Like a page turner, inflation is easier to start than stop, as proved by Thursday’s latest report from the Bureau of Labor Statistics (BLS). Despite the Federal Reserve continuing to raise interest rates, inflation remained historically high. The Consumer Price Index, a key statistic, rose by 8.2% over the past 12 months (compared to 8.3% in August) and 0.4% over a month ago (compared to 0.2% in August).

“I just want to say a number: zero,” President Biden boasted back in August, when the July CPI report revealed that inflation had increased by 0.0% — or rather, held steady. Now it appears that the president started running with his eyes before he had caught the football. While the 12-month rate is down slightly from the June high of 9.1%, the monthly inflation rate has actually crept up again. September inflation even exceeded expectations. Consensus projections placed the month-over-month increase at 0.2%, the same as August, but the actual increase was double that.

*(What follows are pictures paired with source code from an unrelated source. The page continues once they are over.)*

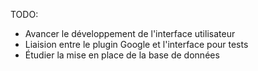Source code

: TODO:
  - Avancer le développement de l'interface utilisateur
  - Liaision entre le plugin Google et l'interface pour tests
  - Étudier la mise en place de la base de données
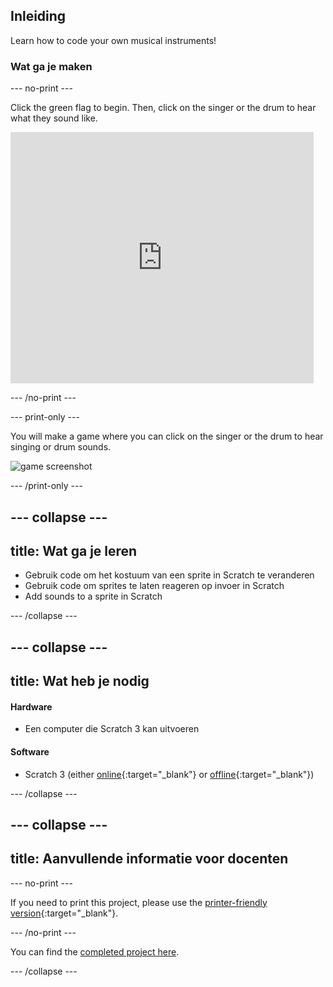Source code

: ## Inleiding

Learn how to code your own musical instruments!

### Wat ga je maken

\--- no-print \---

Click the green flag to begin. Then, click on the singer or the drum to hear what they sound like.

<div class="scratch-preview">
  <iframe allowtransparency="true" width="485" height="402" src="https://scratch.mit.edu/projects/embed/276872220/?autostart=false" frameborder="0" scrolling="no"></iframe>
</div>

\--- /no-print \---

\--- print-only \---

You will make a game where you can click on the singer or the drum to hear singing or drum sounds.

![game screenshot](images/demo.png)

\--- /print-only \---

## \--- collapse \---

## title: Wat ga je leren

+ Gebruik code om het kostuum van een sprite in Scratch te veranderen
+ Gebruik code om sprites te laten reageren op invoer in Scratch
+ Add sounds to a sprite in Scratch

\--- /collapse \---

## \--- collapse \---

## title: Wat heb je nodig

#### Hardware

+ Een computer die Scratch 3 kan uitvoeren

#### Software

+ Scratch 3 (either [online](https://rpf.io/scratchon){:target="_blank"} or [offline](https://rpf.io/scratchoff){:target="_blank"})

\--- /collapse \---

## \--- collapse \---

## title: Aanvullende informatie voor docenten

\--- no-print \---

If you need to print this project, please use the [printer-friendly version](https://projects.raspberrypi.org/en/projects/rock-band/print){:target="_blank"}.

\--- /no-print \---

You can find the [completed project here](https://rpf.io/p/en/rock-band-get).

\--- /collapse \---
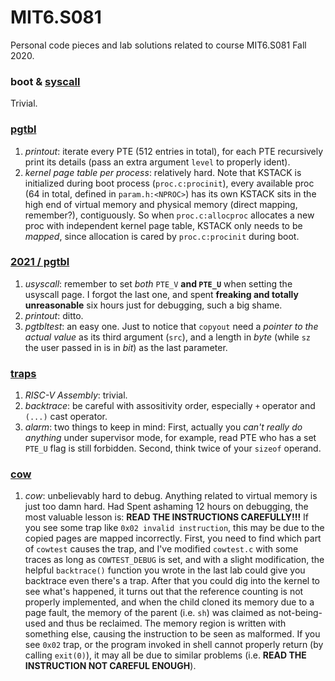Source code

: # MIT6.S081
Personal code pieces and lab solutions related to course MIT6.S081 Fall 2020.

### boot & [syscall](https://github.com/Ray-Eldath/MIT6.S081/tree/syscall)

Trivial.

### [pgtbl](https://github.com/Ray-Eldath/MIT6.S081/tree/pgtbl)

1. *printout*: iterate every PTE (512 entries in total), for each PTE recursively print its details (pass an extra argument `level` to properly ident).
2. *kernel page table per process*: relatively hard. Note that KSTACK is initialized during boot process (`proc.c:procinit`), every available proc (64 in total, defined in `param.h:<NPROC>`) has its own KSTACK sits in the high end of virtual memory and physical memory (direct mapping, remember?), contiguously. So when `proc.c:allocproc` allocates a new proc with independent kernel page table, KSTACK only needs to be *mapped*, since allocation is cared by `proc.c:procinit` during boot.

### [2021 / pgtbl](https://github.com/Ray-Eldath/MIT6.S081/tree/2021/pgtbl)

1. *usyscall*: remember to set *both* `PTE_V` **and `PTE_U`** when setting the usyscall page. I forgot the last one, and spent **freaking and totally unreasonable** six hours just for debugging, such a big shame.
2. *printout*: ditto.
3. *pgtbltest*: an easy one. Just to notice that `copyout` need a *pointer to the actual value* as its third argument (`src`), and a length in *byte* (while `sz` the user passed in is in *bit*) as the last parameter.

### [traps](https://github.com/Ray-Eldath/MIT6.S081/tree/traps)

1. *RISC-V Assembly*: trivial.
2. *backtrace*: be careful with assositivity order, especially `+` operator and `(...)` cast operator.
3. *alarm*: two things to keep in mind: First, actually you *can't really do anything* under supervisor mode, for example, read PTE who has a set `PTE_U` flag is still forbidden. Second, think twice of your `sizeof` operand.

### [cow](https://github.com/Ray-Eldath/MIT6.S081/tree/cow)

1. *cow*: unbelievably hard to debug. Anything related to virtual memory is just too damn hard. Had Spent ashaming 12 hours on debugging, the most valuable lesson is: **READ THE INSTRUCTIONS CAREFULLY!!!** If you see some trap like `0x02 invalid instruction`, this may be due to the copied pages are mapped incorrectly. First, you need to find which part of `cowtest` causes the trap, and I've modified `cowtest.c` with some traces as long as `COWTEST_DEBUG` is set, and with a slight modification, the helpful `backtrace()` function you wrote in the last lab could give you backtrace even there's a trap. After that you could dig into the kernel to see what's happened, it turns out that the reference counting is not properly implemented, and when the child cloned its memory due to a page fault, the memory of the parent (i.e. `sh`) was claimed as not-being-used and thus be reclaimed. The memory region is written with something else, causing the instruction to be seen as malformed. If you see `0x02` trap, or the program invoked in shell cannot properly return (by calling `exit(0)`), it may all be due to similar problems (i.e. **READ THE INSTRUCTION NOT CAREFUL ENOUGH**).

It gets worse. Core inflation, which removes food and energy prices as too volatile, rose by 0.6% over a month ago (matching a 0.6% increase in August) and 6.6% over the past year, the largest annual increase in 40 years. Last year, core inflation lagged behind gasoline and food prices, and administration supporters dismissed the increases as temporary shocks that didn’t demonstrate broad-based inflation. Well, what are they going to say now? Energy prices are tamping down the CPI numbers — gasoline prices fell 4.9% in September, according to BLS — while prices for nearly everything else are flaming up.

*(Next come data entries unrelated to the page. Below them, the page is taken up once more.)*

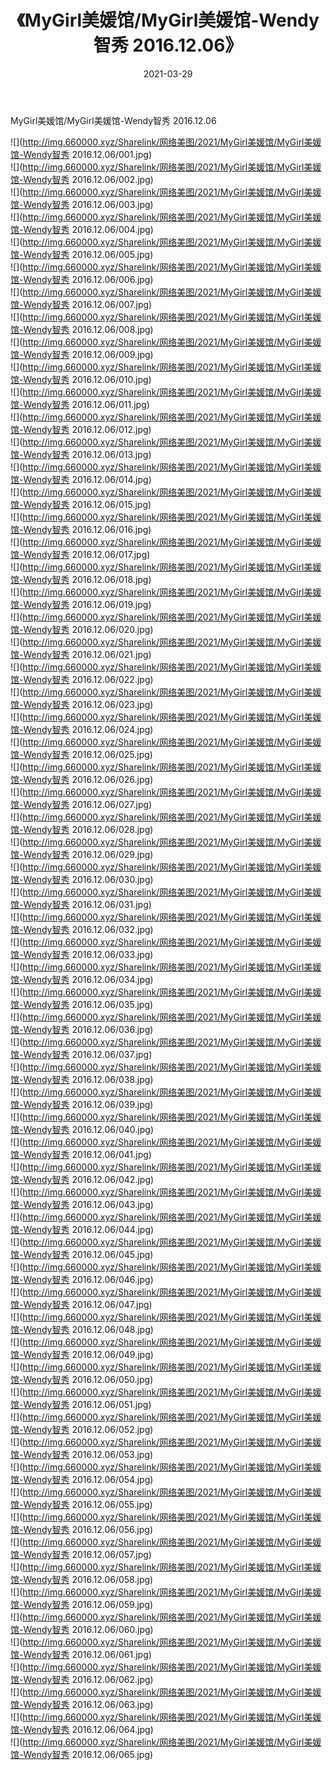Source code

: ﻿---
layout: post
title:  《MyGirl美媛馆/MyGirl美媛馆-Wendy智秀 2016.12.06》
date:   2021-03-29
img: http://img.660000.xyz/Sharelink/网络美图/2021/MyGirl美媛馆/MyGirl美媛馆-Wendy智秀 2016.12.06/000.jpg
categories: [美女, 清纯, 唯美]
---

MyGirl美媛馆/MyGirl美媛馆-Wendy智秀 2016.12.06

 ![](http://img.660000.xyz/Sharelink/网络美图/2021/MyGirl美媛馆/MyGirl美媛馆-Wendy智秀 2016.12.06/001.jpg) <br>![](http://img.660000.xyz/Sharelink/网络美图/2021/MyGirl美媛馆/MyGirl美媛馆-Wendy智秀 2016.12.06/002.jpg) <br>![](http://img.660000.xyz/Sharelink/网络美图/2021/MyGirl美媛馆/MyGirl美媛馆-Wendy智秀 2016.12.06/003.jpg) <br>![](http://img.660000.xyz/Sharelink/网络美图/2021/MyGirl美媛馆/MyGirl美媛馆-Wendy智秀 2016.12.06/004.jpg) <br>![](http://img.660000.xyz/Sharelink/网络美图/2021/MyGirl美媛馆/MyGirl美媛馆-Wendy智秀 2016.12.06/005.jpg) <br>![](http://img.660000.xyz/Sharelink/网络美图/2021/MyGirl美媛馆/MyGirl美媛馆-Wendy智秀 2016.12.06/006.jpg) <br>![](http://img.660000.xyz/Sharelink/网络美图/2021/MyGirl美媛馆/MyGirl美媛馆-Wendy智秀 2016.12.06/007.jpg) <br>![](http://img.660000.xyz/Sharelink/网络美图/2021/MyGirl美媛馆/MyGirl美媛馆-Wendy智秀 2016.12.06/008.jpg) <br>![](http://img.660000.xyz/Sharelink/网络美图/2021/MyGirl美媛馆/MyGirl美媛馆-Wendy智秀 2016.12.06/009.jpg) <br>![](http://img.660000.xyz/Sharelink/网络美图/2021/MyGirl美媛馆/MyGirl美媛馆-Wendy智秀 2016.12.06/010.jpg) <br>![](http://img.660000.xyz/Sharelink/网络美图/2021/MyGirl美媛馆/MyGirl美媛馆-Wendy智秀 2016.12.06/011.jpg) <br>![](http://img.660000.xyz/Sharelink/网络美图/2021/MyGirl美媛馆/MyGirl美媛馆-Wendy智秀 2016.12.06/012.jpg) <br>![](http://img.660000.xyz/Sharelink/网络美图/2021/MyGirl美媛馆/MyGirl美媛馆-Wendy智秀 2016.12.06/013.jpg) <br>![](http://img.660000.xyz/Sharelink/网络美图/2021/MyGirl美媛馆/MyGirl美媛馆-Wendy智秀 2016.12.06/014.jpg) <br>![](http://img.660000.xyz/Sharelink/网络美图/2021/MyGirl美媛馆/MyGirl美媛馆-Wendy智秀 2016.12.06/015.jpg) <br>![](http://img.660000.xyz/Sharelink/网络美图/2021/MyGirl美媛馆/MyGirl美媛馆-Wendy智秀 2016.12.06/016.jpg) <br>![](http://img.660000.xyz/Sharelink/网络美图/2021/MyGirl美媛馆/MyGirl美媛馆-Wendy智秀 2016.12.06/017.jpg) <br>![](http://img.660000.xyz/Sharelink/网络美图/2021/MyGirl美媛馆/MyGirl美媛馆-Wendy智秀 2016.12.06/018.jpg) <br>![](http://img.660000.xyz/Sharelink/网络美图/2021/MyGirl美媛馆/MyGirl美媛馆-Wendy智秀 2016.12.06/019.jpg) <br>![](http://img.660000.xyz/Sharelink/网络美图/2021/MyGirl美媛馆/MyGirl美媛馆-Wendy智秀 2016.12.06/020.jpg) <br>![](http://img.660000.xyz/Sharelink/网络美图/2021/MyGirl美媛馆/MyGirl美媛馆-Wendy智秀 2016.12.06/021.jpg) <br>![](http://img.660000.xyz/Sharelink/网络美图/2021/MyGirl美媛馆/MyGirl美媛馆-Wendy智秀 2016.12.06/022.jpg) <br>![](http://img.660000.xyz/Sharelink/网络美图/2021/MyGirl美媛馆/MyGirl美媛馆-Wendy智秀 2016.12.06/023.jpg) <br>![](http://img.660000.xyz/Sharelink/网络美图/2021/MyGirl美媛馆/MyGirl美媛馆-Wendy智秀 2016.12.06/024.jpg) <br>![](http://img.660000.xyz/Sharelink/网络美图/2021/MyGirl美媛馆/MyGirl美媛馆-Wendy智秀 2016.12.06/025.jpg) <br>![](http://img.660000.xyz/Sharelink/网络美图/2021/MyGirl美媛馆/MyGirl美媛馆-Wendy智秀 2016.12.06/026.jpg) <br>![](http://img.660000.xyz/Sharelink/网络美图/2021/MyGirl美媛馆/MyGirl美媛馆-Wendy智秀 2016.12.06/027.jpg) <br>![](http://img.660000.xyz/Sharelink/网络美图/2021/MyGirl美媛馆/MyGirl美媛馆-Wendy智秀 2016.12.06/028.jpg) <br>![](http://img.660000.xyz/Sharelink/网络美图/2021/MyGirl美媛馆/MyGirl美媛馆-Wendy智秀 2016.12.06/029.jpg) <br>![](http://img.660000.xyz/Sharelink/网络美图/2021/MyGirl美媛馆/MyGirl美媛馆-Wendy智秀 2016.12.06/030.jpg) <br>![](http://img.660000.xyz/Sharelink/网络美图/2021/MyGirl美媛馆/MyGirl美媛馆-Wendy智秀 2016.12.06/031.jpg) <br>![](http://img.660000.xyz/Sharelink/网络美图/2021/MyGirl美媛馆/MyGirl美媛馆-Wendy智秀 2016.12.06/032.jpg) <br>![](http://img.660000.xyz/Sharelink/网络美图/2021/MyGirl美媛馆/MyGirl美媛馆-Wendy智秀 2016.12.06/033.jpg) <br>![](http://img.660000.xyz/Sharelink/网络美图/2021/MyGirl美媛馆/MyGirl美媛馆-Wendy智秀 2016.12.06/034.jpg) <br>![](http://img.660000.xyz/Sharelink/网络美图/2021/MyGirl美媛馆/MyGirl美媛馆-Wendy智秀 2016.12.06/035.jpg) <br>![](http://img.660000.xyz/Sharelink/网络美图/2021/MyGirl美媛馆/MyGirl美媛馆-Wendy智秀 2016.12.06/036.jpg) <br>![](http://img.660000.xyz/Sharelink/网络美图/2021/MyGirl美媛馆/MyGirl美媛馆-Wendy智秀 2016.12.06/037.jpg) <br>![](http://img.660000.xyz/Sharelink/网络美图/2021/MyGirl美媛馆/MyGirl美媛馆-Wendy智秀 2016.12.06/038.jpg) <br>![](http://img.660000.xyz/Sharelink/网络美图/2021/MyGirl美媛馆/MyGirl美媛馆-Wendy智秀 2016.12.06/039.jpg) <br>![](http://img.660000.xyz/Sharelink/网络美图/2021/MyGirl美媛馆/MyGirl美媛馆-Wendy智秀 2016.12.06/040.jpg) <br>![](http://img.660000.xyz/Sharelink/网络美图/2021/MyGirl美媛馆/MyGirl美媛馆-Wendy智秀 2016.12.06/041.jpg) <br>![](http://img.660000.xyz/Sharelink/网络美图/2021/MyGirl美媛馆/MyGirl美媛馆-Wendy智秀 2016.12.06/042.jpg) <br>![](http://img.660000.xyz/Sharelink/网络美图/2021/MyGirl美媛馆/MyGirl美媛馆-Wendy智秀 2016.12.06/043.jpg) <br>![](http://img.660000.xyz/Sharelink/网络美图/2021/MyGirl美媛馆/MyGirl美媛馆-Wendy智秀 2016.12.06/044.jpg) <br>![](http://img.660000.xyz/Sharelink/网络美图/2021/MyGirl美媛馆/MyGirl美媛馆-Wendy智秀 2016.12.06/045.jpg) <br>![](http://img.660000.xyz/Sharelink/网络美图/2021/MyGirl美媛馆/MyGirl美媛馆-Wendy智秀 2016.12.06/046.jpg) <br>![](http://img.660000.xyz/Sharelink/网络美图/2021/MyGirl美媛馆/MyGirl美媛馆-Wendy智秀 2016.12.06/047.jpg) <br>![](http://img.660000.xyz/Sharelink/网络美图/2021/MyGirl美媛馆/MyGirl美媛馆-Wendy智秀 2016.12.06/048.jpg) <br>![](http://img.660000.xyz/Sharelink/网络美图/2021/MyGirl美媛馆/MyGirl美媛馆-Wendy智秀 2016.12.06/049.jpg) <br>![](http://img.660000.xyz/Sharelink/网络美图/2021/MyGirl美媛馆/MyGirl美媛馆-Wendy智秀 2016.12.06/050.jpg) <br>![](http://img.660000.xyz/Sharelink/网络美图/2021/MyGirl美媛馆/MyGirl美媛馆-Wendy智秀 2016.12.06/051.jpg) <br>![](http://img.660000.xyz/Sharelink/网络美图/2021/MyGirl美媛馆/MyGirl美媛馆-Wendy智秀 2016.12.06/052.jpg) <br>![](http://img.660000.xyz/Sharelink/网络美图/2021/MyGirl美媛馆/MyGirl美媛馆-Wendy智秀 2016.12.06/053.jpg) <br>![](http://img.660000.xyz/Sharelink/网络美图/2021/MyGirl美媛馆/MyGirl美媛馆-Wendy智秀 2016.12.06/054.jpg) <br>![](http://img.660000.xyz/Sharelink/网络美图/2021/MyGirl美媛馆/MyGirl美媛馆-Wendy智秀 2016.12.06/055.jpg) <br>![](http://img.660000.xyz/Sharelink/网络美图/2021/MyGirl美媛馆/MyGirl美媛馆-Wendy智秀 2016.12.06/056.jpg) <br>![](http://img.660000.xyz/Sharelink/网络美图/2021/MyGirl美媛馆/MyGirl美媛馆-Wendy智秀 2016.12.06/057.jpg) <br>![](http://img.660000.xyz/Sharelink/网络美图/2021/MyGirl美媛馆/MyGirl美媛馆-Wendy智秀 2016.12.06/058.jpg) <br>![](http://img.660000.xyz/Sharelink/网络美图/2021/MyGirl美媛馆/MyGirl美媛馆-Wendy智秀 2016.12.06/059.jpg) <br>![](http://img.660000.xyz/Sharelink/网络美图/2021/MyGirl美媛馆/MyGirl美媛馆-Wendy智秀 2016.12.06/060.jpg) <br>![](http://img.660000.xyz/Sharelink/网络美图/2021/MyGirl美媛馆/MyGirl美媛馆-Wendy智秀 2016.12.06/061.jpg) <br>![](http://img.660000.xyz/Sharelink/网络美图/2021/MyGirl美媛馆/MyGirl美媛馆-Wendy智秀 2016.12.06/062.jpg) <br>![](http://img.660000.xyz/Sharelink/网络美图/2021/MyGirl美媛馆/MyGirl美媛馆-Wendy智秀 2016.12.06/063.jpg) <br>![](http://img.660000.xyz/Sharelink/网络美图/2021/MyGirl美媛馆/MyGirl美媛馆-Wendy智秀 2016.12.06/064.jpg) <br>![](http://img.660000.xyz/Sharelink/网络美图/2021/MyGirl美媛馆/MyGirl美媛馆-Wendy智秀 2016.12.06/065.jpg) <br>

Punch another hole in your belt, because you’ll have to cinch it even tighter. Food prices rose by 0.8% from a month ago (up 11.2% over the past year). Transportation rose by 1.9%, medical care by 1.0%, airline fares by 0.8%, shelter by 0.7%, new vehicles by 0.7%, household furnishings by 0.5%, personal care by 0.4%, education by 0.4% — all within the past month (a monthly increase of 0.7% is the same rate as a yearly increase of 8.4%). And since the end of September, gas prices are rising again. Right now, the economy has more blinking lights than R2-D2.

Such economy-wide core inflation is the antithesis of “under control.” Squeezing out inflation is like extinguishing a bed of hot coals; you can smother them, but they’re carrying so much heat that they can reignite at any moment. To solve the problem, the Federal Reserve needs assistance to terraform the economic landscape. We must not only raise interest rates, but also shut off wild spending. Yet President Biden continues pumping money into the economy as often as he can — most recently through unconstitutionally forgiving hundreds of billions of dollars’ worth of student loan debt with a stroke of the executive pen.

America’s economy is not strong enough to take this sort of beating right now. The Biden administration can chant “full employment” till they’re blue in the face, but that won’t change the fact that Gross Domestic Product (GDP) shrank during the first two quarters of 2022, supply chains still have the hiccups, and transportation unions keep threatening crippling strikes. Meanwhile, the Biden administration pursues its usual strategy of declaring victory and ignoring the problem.

In addition to the obvious electoral consequences of these economic woes, such hardship contains an additional duty and opportunity to Christians. There are people in our communities living on the cusp of disaster, whom inflation thrusts underwater — the elderly and disabled, single mothers, the underemployed. “You always have the poor with you,” said Jesus (Matthew 26:11). They could obtain government benefits — cold, impersonal, abstract — but how much better to receive the love and care of Christians? The virtues of hospitality and generosity shine forth most prominently amid hardship. What a perfect opportunity our president has given us to show the love of Christ.

Joshua Arnold is a senior writer at The Washington Stand.